■ WHAT THIS TASK INVOLVES: Please copy out every line from the start of the items up to and including the line containing "I called that rather than execute", keeping each line's wording and breaks unchanged.

■ INPUT DATA:
**********
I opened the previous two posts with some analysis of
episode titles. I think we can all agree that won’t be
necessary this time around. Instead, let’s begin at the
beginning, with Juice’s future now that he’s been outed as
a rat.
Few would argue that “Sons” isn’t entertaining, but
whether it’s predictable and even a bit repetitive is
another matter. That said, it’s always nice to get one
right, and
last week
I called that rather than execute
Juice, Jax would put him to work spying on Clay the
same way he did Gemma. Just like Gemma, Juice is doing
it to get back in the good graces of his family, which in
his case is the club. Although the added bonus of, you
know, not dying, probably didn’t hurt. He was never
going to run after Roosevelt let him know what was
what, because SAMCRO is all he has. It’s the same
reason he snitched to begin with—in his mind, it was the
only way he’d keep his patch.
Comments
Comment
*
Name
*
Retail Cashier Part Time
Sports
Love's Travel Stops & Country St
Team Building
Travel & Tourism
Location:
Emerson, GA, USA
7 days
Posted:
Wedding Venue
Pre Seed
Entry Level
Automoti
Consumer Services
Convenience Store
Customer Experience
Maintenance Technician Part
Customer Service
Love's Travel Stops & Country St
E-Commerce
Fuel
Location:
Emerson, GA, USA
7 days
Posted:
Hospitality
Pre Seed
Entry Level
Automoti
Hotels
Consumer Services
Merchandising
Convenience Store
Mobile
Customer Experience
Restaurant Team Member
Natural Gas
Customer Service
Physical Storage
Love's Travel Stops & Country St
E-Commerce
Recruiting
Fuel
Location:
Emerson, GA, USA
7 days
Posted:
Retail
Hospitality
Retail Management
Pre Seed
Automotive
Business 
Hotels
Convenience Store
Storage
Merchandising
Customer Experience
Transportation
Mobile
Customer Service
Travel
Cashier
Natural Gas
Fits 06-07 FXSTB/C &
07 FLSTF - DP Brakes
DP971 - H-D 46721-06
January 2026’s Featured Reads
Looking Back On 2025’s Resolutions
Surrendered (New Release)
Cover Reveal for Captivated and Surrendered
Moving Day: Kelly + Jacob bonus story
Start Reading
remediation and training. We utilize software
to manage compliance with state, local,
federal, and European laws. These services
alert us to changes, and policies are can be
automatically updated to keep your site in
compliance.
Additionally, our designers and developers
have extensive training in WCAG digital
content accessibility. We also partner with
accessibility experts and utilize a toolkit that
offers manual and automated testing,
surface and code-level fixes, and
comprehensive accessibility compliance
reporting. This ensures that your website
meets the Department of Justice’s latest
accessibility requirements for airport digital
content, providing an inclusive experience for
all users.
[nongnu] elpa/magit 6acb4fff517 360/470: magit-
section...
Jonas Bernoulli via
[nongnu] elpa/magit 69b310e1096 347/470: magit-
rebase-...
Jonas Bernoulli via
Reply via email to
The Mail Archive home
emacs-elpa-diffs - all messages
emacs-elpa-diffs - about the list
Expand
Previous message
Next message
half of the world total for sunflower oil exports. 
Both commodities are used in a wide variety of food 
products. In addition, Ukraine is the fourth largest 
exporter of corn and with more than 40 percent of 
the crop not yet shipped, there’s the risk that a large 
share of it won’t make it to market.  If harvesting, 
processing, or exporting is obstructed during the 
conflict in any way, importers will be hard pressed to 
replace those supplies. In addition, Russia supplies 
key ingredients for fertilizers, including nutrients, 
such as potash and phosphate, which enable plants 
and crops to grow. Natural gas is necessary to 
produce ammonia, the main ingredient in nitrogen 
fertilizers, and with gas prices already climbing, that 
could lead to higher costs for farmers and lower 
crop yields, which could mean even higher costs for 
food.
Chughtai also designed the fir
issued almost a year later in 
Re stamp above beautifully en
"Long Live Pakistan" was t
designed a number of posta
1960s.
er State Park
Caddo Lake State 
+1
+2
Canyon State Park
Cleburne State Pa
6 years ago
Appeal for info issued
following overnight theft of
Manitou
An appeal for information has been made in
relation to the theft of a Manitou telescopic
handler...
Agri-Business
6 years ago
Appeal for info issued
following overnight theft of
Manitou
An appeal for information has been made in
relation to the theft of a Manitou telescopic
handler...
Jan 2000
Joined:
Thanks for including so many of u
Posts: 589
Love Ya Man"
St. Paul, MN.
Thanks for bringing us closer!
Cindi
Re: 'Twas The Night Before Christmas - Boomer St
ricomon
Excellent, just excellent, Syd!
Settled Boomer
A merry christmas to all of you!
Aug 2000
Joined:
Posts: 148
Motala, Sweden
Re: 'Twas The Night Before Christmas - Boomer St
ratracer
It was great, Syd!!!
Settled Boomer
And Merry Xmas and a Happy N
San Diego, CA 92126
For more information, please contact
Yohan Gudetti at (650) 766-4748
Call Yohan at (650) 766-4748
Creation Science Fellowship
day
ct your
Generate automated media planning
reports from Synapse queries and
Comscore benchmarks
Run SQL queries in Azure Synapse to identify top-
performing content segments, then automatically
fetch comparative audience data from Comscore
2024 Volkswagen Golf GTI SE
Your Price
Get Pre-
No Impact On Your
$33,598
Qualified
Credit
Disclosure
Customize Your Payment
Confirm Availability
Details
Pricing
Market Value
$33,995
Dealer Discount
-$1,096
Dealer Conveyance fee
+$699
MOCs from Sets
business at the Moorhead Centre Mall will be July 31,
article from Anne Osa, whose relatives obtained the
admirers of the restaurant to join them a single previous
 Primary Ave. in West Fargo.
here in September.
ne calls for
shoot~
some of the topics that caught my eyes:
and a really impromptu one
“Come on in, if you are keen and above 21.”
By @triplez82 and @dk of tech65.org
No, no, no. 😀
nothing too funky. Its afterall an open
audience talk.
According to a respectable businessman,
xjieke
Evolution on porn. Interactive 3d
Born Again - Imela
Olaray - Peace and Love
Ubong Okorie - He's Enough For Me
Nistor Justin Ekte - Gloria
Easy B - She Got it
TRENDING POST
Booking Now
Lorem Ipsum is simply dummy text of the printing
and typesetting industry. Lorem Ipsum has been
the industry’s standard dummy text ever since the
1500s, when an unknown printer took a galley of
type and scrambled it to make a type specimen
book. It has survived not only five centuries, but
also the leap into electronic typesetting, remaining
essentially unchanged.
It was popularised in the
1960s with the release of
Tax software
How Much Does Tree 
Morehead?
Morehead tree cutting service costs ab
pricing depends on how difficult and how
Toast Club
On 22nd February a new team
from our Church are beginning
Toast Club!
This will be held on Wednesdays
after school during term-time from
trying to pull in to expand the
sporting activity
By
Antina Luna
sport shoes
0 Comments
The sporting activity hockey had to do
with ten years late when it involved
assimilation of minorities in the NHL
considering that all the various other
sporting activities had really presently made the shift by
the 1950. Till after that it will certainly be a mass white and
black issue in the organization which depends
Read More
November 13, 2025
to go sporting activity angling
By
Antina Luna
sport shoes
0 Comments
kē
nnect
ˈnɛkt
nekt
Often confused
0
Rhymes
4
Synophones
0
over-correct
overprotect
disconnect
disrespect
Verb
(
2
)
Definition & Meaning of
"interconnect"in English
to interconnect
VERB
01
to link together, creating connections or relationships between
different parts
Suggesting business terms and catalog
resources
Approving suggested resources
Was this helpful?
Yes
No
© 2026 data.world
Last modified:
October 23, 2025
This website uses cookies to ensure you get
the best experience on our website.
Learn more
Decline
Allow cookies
**********
■ RESPONSE TO THE TASK:
I opened the previous two posts with some analysis of
episode titles. I think we can all agree that won’t be
necessary this time around. Instead, let’s begin at the
beginning, with Juice’s future now that he’s been outed as
a rat.
Few would argue that “Sons” isn’t entertaining, but
whether it’s predictable and even a bit repetitive is
another matter. That said, it’s always nice to get one
right, and
last week
I called that rather than execute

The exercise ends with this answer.